26 mai, Soukhoumi. Le ministre des affaires étrangères de l'Abkhazie, Serguei Shamba, rejette la proposition de Tbilissi, le premier ministre Raul Khajimba rappelle une nouvelle fois que l'indépendance de son pays est définitivement acquise.

31 mai, Soukhoumi. Le Parlement vote une loi exigeant des candidats à la présidence de l'Abkhazie une résidence d'au moins 5 années sur le territoire, écartant d'éventuelles candidatures extérieures.

Convergence des intérêts russes et des intérêts géorgiens ?

Les intérêts russes en Abkhazie sont forts. Au delà de la "riviera" que représentent pour eux les côtes de la Mer Noire, cette région représente une voie naturelle de communication entre Nord et Sud Caucase : voies ferrées, voies routières, oléoduc et gazoduc.

Plus stratégiquement, le développement économique du Caucase par le Sud permettrait à la Fédération de Russie de faire balancer les républiques des Karatchaïs - Tcherkesses et de Kabardino - Balkarie dans le camp de la paix plutôt que dans le camp de la guerre comme les républiques d'Ingouchie et du Daguestan pourraient être tentées de faire, et comme celle de Tchétchénie l'a déjà fait.

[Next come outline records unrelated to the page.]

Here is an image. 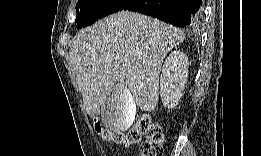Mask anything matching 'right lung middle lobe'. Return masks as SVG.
I'll use <instances>...</instances> for the list:
<instances>
[{
  "label": "right lung middle lobe",
  "mask_w": 261,
  "mask_h": 156,
  "mask_svg": "<svg viewBox=\"0 0 261 156\" xmlns=\"http://www.w3.org/2000/svg\"><path fill=\"white\" fill-rule=\"evenodd\" d=\"M125 0H78L75 22L78 28L87 27L99 18L114 12Z\"/></svg>",
  "instance_id": "obj_1"
}]
</instances>
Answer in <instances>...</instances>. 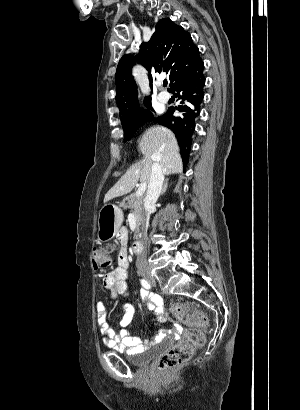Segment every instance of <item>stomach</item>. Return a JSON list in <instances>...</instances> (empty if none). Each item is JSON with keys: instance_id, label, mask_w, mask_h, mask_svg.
I'll return each mask as SVG.
<instances>
[{"instance_id": "0dacf381", "label": "stomach", "mask_w": 300, "mask_h": 410, "mask_svg": "<svg viewBox=\"0 0 300 410\" xmlns=\"http://www.w3.org/2000/svg\"><path fill=\"white\" fill-rule=\"evenodd\" d=\"M123 222V212L114 204H105L98 219V240L106 241L114 237Z\"/></svg>"}]
</instances>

Surprenant tournant de l'histoire, les intérêts de la Fédération de Russie et de la Géorgie convergeraient par le biais du développement économique. Prudence, l'avis et le soutien du grand frère américain restent indispensables. C'est peut-être aussi ce dont il était question lors de l'entretien entre Colin Powell et Salomé Zourabichvili, ministre des affaires étrangères de la Géorgie, le 1er juin à Washington.

Mirian Méloua.

Voir aussi Géorgie : les racines de la crise abkhaze (mars 2004)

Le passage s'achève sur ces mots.